At the time, the law was hailed as the “gold standard” for anti-corruption legislation: its introduction of a “failure to prevent” offense under section 7 meant that companies and management could not avoid accepting responsibility for the conduct they should have taken. known. And because the principles of the law were formulated in terms of “adequate”, “reasonable” and “proportionate” risks and control measures and management measures that companies should take as part of their defense, the hope was that organizations of all shapes and sizes should be able to take action to comply.
“In our experience, it is still the US Overseas Corrupt Practices Act, with the power of the Department of Justice and the Securities and Exchange Commission behind it, that instills fear in businesses, and perhaps that is where the problem lies. “
Zoe Newman, Executive Director, Kroll
However, while the legislation is generally lauded, its court record is not. the first conviction under the Act in 2011 this is the case of a magistrate’s clerk who accepted £ 500 not to register a parking offense: barely a major bust.
Fast forward to March 2020, and the Serious Fraud Office (SFO), the UK’s anti-corruption investigation agency, revealed in response to an access to information request that it had brought only five cases to court under the Bribery Act since it came into force.
In the past decade, only two companies have been convicted of “non-prevention” corruption offenses, while only six deferred prosecution agreements (DPAs) have been approved in cases involving section violations. 7.
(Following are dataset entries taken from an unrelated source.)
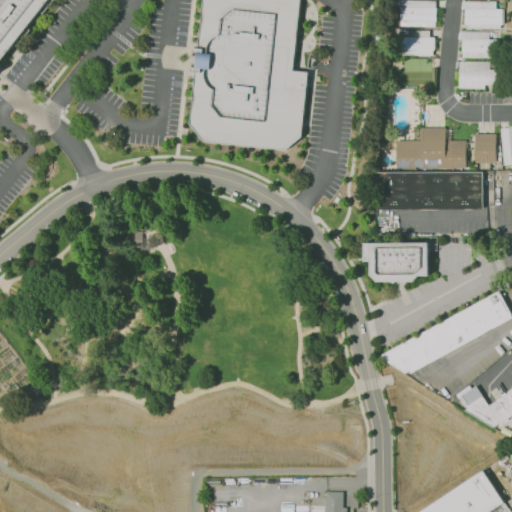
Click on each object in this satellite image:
road: (131, 2)
road: (338, 4)
building: (418, 13)
building: (482, 14)
building: (14, 18)
building: (15, 21)
building: (417, 42)
building: (479, 44)
road: (447, 53)
road: (43, 54)
road: (90, 60)
building: (247, 74)
building: (476, 74)
building: (245, 75)
road: (478, 111)
road: (331, 112)
road: (156, 114)
road: (58, 134)
building: (506, 144)
building: (484, 147)
building: (430, 151)
road: (23, 152)
building: (428, 190)
building: (426, 193)
road: (288, 213)
road: (452, 214)
road: (508, 221)
building: (139, 240)
building: (396, 260)
building: (393, 264)
road: (435, 296)
park: (168, 309)
building: (448, 334)
building: (447, 336)
road: (468, 354)
building: (488, 406)
building: (490, 407)
building: (511, 469)
building: (465, 497)
building: (466, 497)
building: (333, 501)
Some experts believe that companies’ lack of belief makes legislation seem toothless.
“In our experience, it is still the United States Foreign Corrupt Practices Act (FCPA), with the power of the Department of Justice and the Securities and Exchange Commission behind it, that inspires fear in companies, and that may be where the problem lies. Says Zoe Newman, Managing Director of Business Intelligence and Risk Investigation Consulting Firm Kroll. “The UK Bribery Act is considered the gold standard as a piece of legislation, but it’s its application that is making the headlines that is getting attention. “
One of the FSO’s main ‘success’ stories has been the £ 497.25million financial penalty it agreed to with engine maker Rolls-Royce in 2017 as part of a DPA. The corrupt activity the company got its hands on as part of the deal to avoid criminal conviction spanned three decades, seven jurisdictions and three companies. In his judgment of the DPA, Sir Brian Leveson, chairman of the Queen’s Bench Division, said the investigation had uncovered the most serious criminal law violations in areas of corruption, some of which involved senior management. Despite this, the SFO announced that there would be no prosecution of individuals under the law.
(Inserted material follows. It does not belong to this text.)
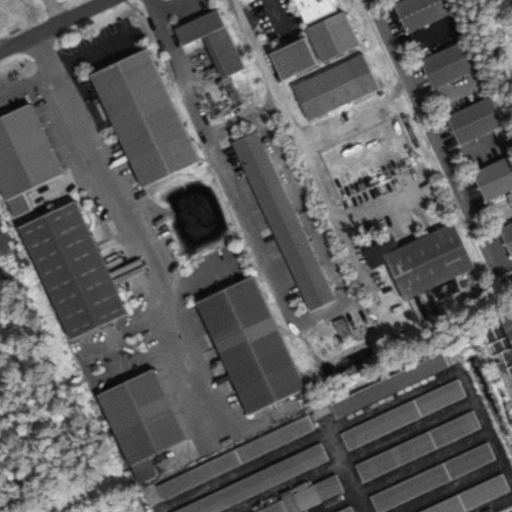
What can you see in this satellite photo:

Red Lion Chambers lawyer David Walbank says that while the UK is a better place for business thanks to the Bribery Act, the legislation provides a lot of fuel for cynics. For example, the possibility of self-declaration allows executives “who have every interest in diverting any further investigation from themselves and their buddies to rather point the finger at individuals perched at a rung of the managerial ladder”, says -he.
Meanwhile, the fact that “cash-strapped investigators and prosecutors”, including the SFO, are being forced to outsource their investigations to city law firms has raised fears that he may There is a conflict of interest with companies “acting as custodians of records that would normally fall under the definition of” prosecution documents, “Walbank adds.
“The main goal of legislation has never been to have a high enforcement rate, but rather a high degree of compliance. To that end, it is a success. “
Alun Milford, Partner, Kingsley Napley
John Binns, partner in the financial crime team at law firm BCL Solicitors, says the Bribery Act may also have produced results that are “not entirely virtuous.” Legislation may require some companies to make corrupt activities more sophisticated in order to disguise them, while the requirement to conduct internal investigations will not always encourage companies to report corruption themselves to the SFO.
“There are, inevitably, no official statistics to help us with these questions,” says Binns.
Others argue that the success of legislation should be judged by its impact on business compliance, rather than by its conviction rate.
“The main objective of the legislation has never been to have a high enforcement rate, but rather a high degree of compliance,” says Alun Milford, partner at Kingsley Napley law firm. “To that end, it’s a success.
“Arguably the biggest success of the law is that it has transformed the way businesses approach compliance and influenced business practices for the better,” says Francesca Titus, white-collar criminal associate at the firm of McGuireWoods lawyers.
“Organizations have had to consider whether they have ‘adequate procedures’ in place to prevent bribery of their employees or agents,” she adds. “This has led to a fundamental shift in behavior, requiring affirmative action to ensure companies act with integrity.”